[Data section]
= Beginning of Section =
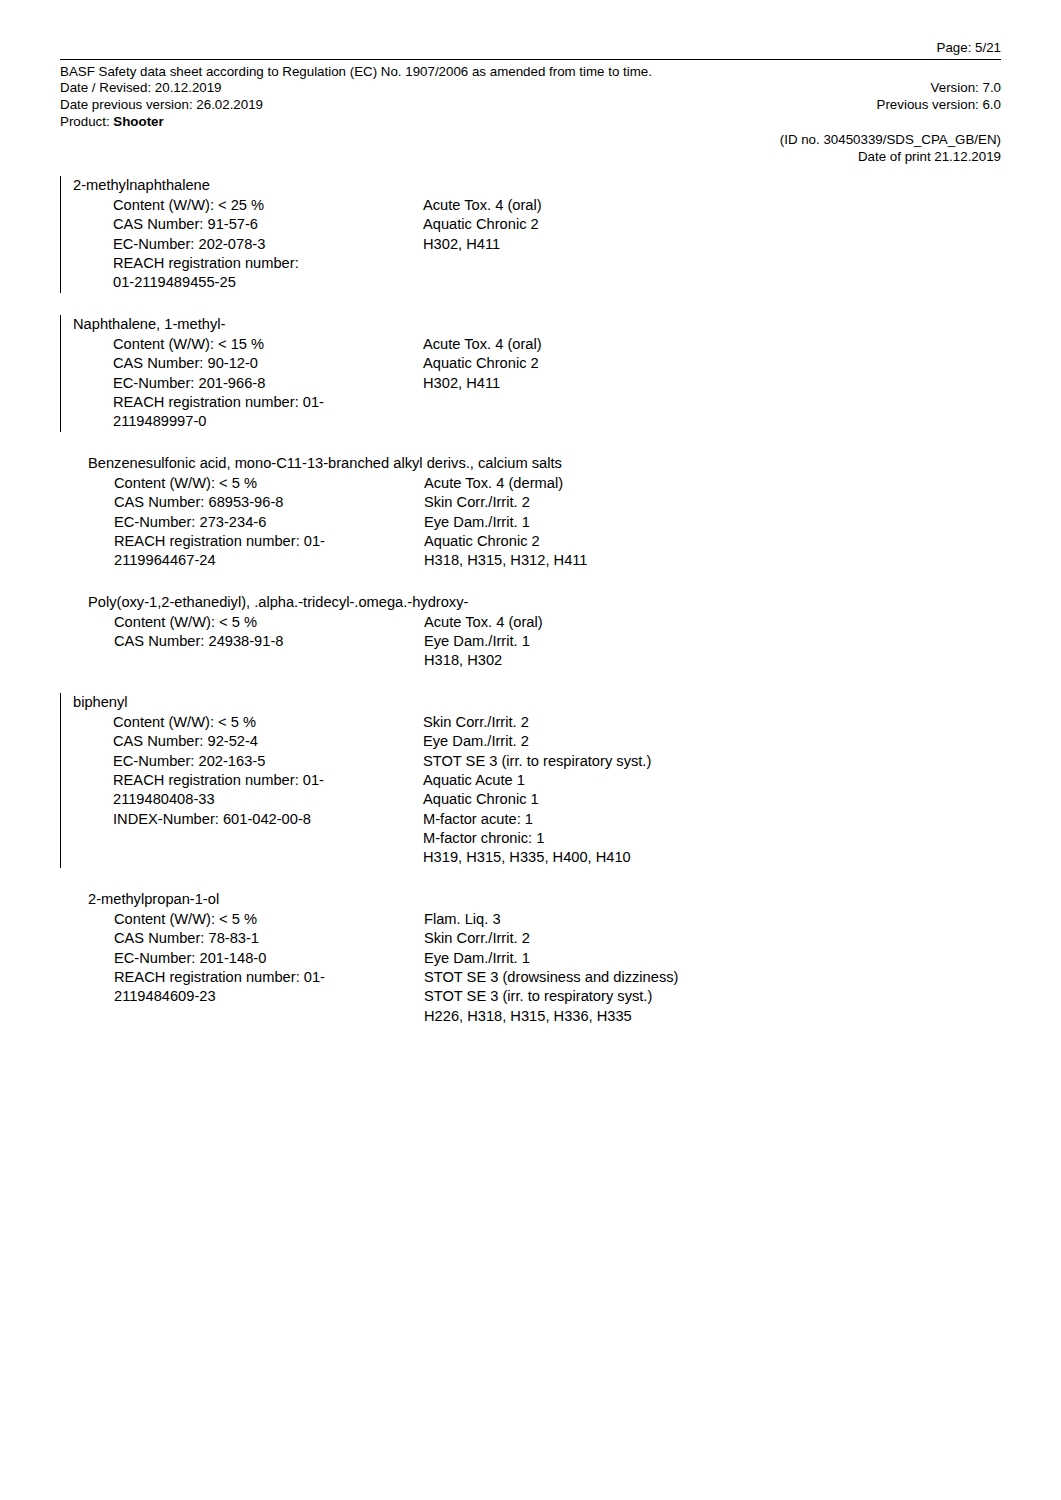Page: 5/21
BASF Safety data sheet according to Regulation (EC) No. 1907/2006 as amended from time to time.
Date / Revised: 20.12.2019 Version: 7.0
Date previous version: 26.02.2019 Previous version: 6.0
Product: Shooter
(ID no. 30450339/SDS_CPA_GB/EN)
Date of print 21.12.2019
2-methylnaphthalene
Content (W/W): < 25 %
CAS Number: 91-57-6
EC-Number: 202-078-3
REACH registration number:
01-2119489455-25
Acute Tox. 4 (oral)
Aquatic Chronic 2
H302, H411
Naphthalene, 1-methyl-
Content (W/W): < 15 %
CAS Number: 90-12-0
EC-Number: 201-966-8
REACH registration number: 01-
2119489997-0
Acute Tox. 4 (oral)
Aquatic Chronic 2
H302, H411
Benzenesulfonic acid, mono-C11-13-branched alkyl derivs., calcium salts
Content (W/W): < 5 %
CAS Number: 68953-96-8
EC-Number: 273-234-6
REACH registration number: 01-
2119964467-24
Acute Tox. 4 (dermal)
Skin Corr./Irrit. 2
Eye Dam./Irrit. 1
Aquatic Chronic 2
H318, H315, H312, H411
Poly(oxy-1,2-ethanediyl), .alpha.-tridecyl-.omega.-hydroxy-
Content (W/W): < 5 %
CAS Number: 24938-91-8
Acute Tox. 4 (oral)
Eye Dam./Irrit. 1
H318, H302
biphenyl
Content (W/W): < 5 %
CAS Number: 92-52-4
EC-Number: 202-163-5
REACH registration number: 01-
2119480408-33
INDEX-Number: 601-042-00-8
Skin Corr./Irrit. 2
Eye Dam./Irrit. 2
STOT SE 3 (irr. to respiratory syst.)
Aquatic Acute 1
Aquatic Chronic 1
M-factor acute: 1
M-factor chronic: 1
H319, H315, H335, H400, H410
2-methylpropan-1-ol
Content (W/W): < 5 %
CAS Number: 78-83-1
EC-Number: 201-148-0
REACH registration number: 01-
2119484609-23
Flam. Liq. 3
Skin Corr./Irrit. 2
Eye Dam./Irrit. 1
STOT SE 3 (drowsiness and dizziness)
STOT SE 3 (irr. to respiratory syst.)
H226, H318, H315, H336, H335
= End of Section =
Copy out every entry exactly as written, but not the pictures.

[Response to the task]
Page: 5/21
BASF Safety data sheet according to Regulation (EC) No. 1907/2006 as amended from time to time.
Date / Revised: 20.12.2019 Version: 7.0
Date previous version: 26.02.2019 Previous version: 6.0
Product: Shooter
(ID no. 30450339/SDS_CPA_GB/EN)
Date of print 21.12.2019
2-methylnaphthalene
Content (W/W): < 25 %
CAS Number: 91-57-6
EC-Number: 202-078-3
REACH registration number:
01-2119489455-25
Acute Tox. 4 (oral)
Aquatic Chronic 2
H302, H411
Naphthalene, 1-methyl-
Content (W/W): < 15 %
CAS Number: 90-12-0
EC-Number: 201-966-8
REACH registration number: 01-
2119489997-0
Acute Tox. 4 (oral)
Aquatic Chronic 2
H302, H411
Benzenesulfonic acid, mono-C11-13-branched alkyl derivs., calcium salts
Content (W/W): < 5 %
CAS Number: 68953-96-8
EC-Number: 273-234-6
REACH registration number: 01-
2119964467-24
Acute Tox. 4 (dermal)
Skin Corr./Irrit. 2
Eye Dam./Irrit. 1
Aquatic Chronic 2
H318, H315, H312, H411
Poly(oxy-1,2-ethanediyl), .alpha.-tridecyl-.omega.-hydroxy-
Content (W/W): < 5 %
CAS Number: 24938-91-8
Acute Tox. 4 (oral)
Eye Dam./Irrit. 1
H318, H302
biphenyl
Content (W/W): < 5 %
CAS Number: 92-52-4
EC-Number: 202-163-5
REACH registration number: 01-
2119480408-33
INDEX-Number: 601-042-00-8
Skin Corr./Irrit. 2
Eye Dam./Irrit. 2
STOT SE 3 (irr. to respiratory syst.)
Aquatic Acute 1
Aquatic Chronic 1
M-factor acute: 1
M-factor chronic: 1
H319, H315, H335, H400, H410
2-methylpropan-1-ol
Content (W/W): < 5 %
CAS Number: 78-83-1
EC-Number: 201-148-0
REACH registration number: 01-
2119484609-23
Flam. Liq. 3
Skin Corr./Irrit. 2
Eye Dam./Irrit. 1
STOT SE 3 (drowsiness and dizziness)
STOT SE 3 (irr. to respiratory syst.)
H226, H318, H315, H336, H335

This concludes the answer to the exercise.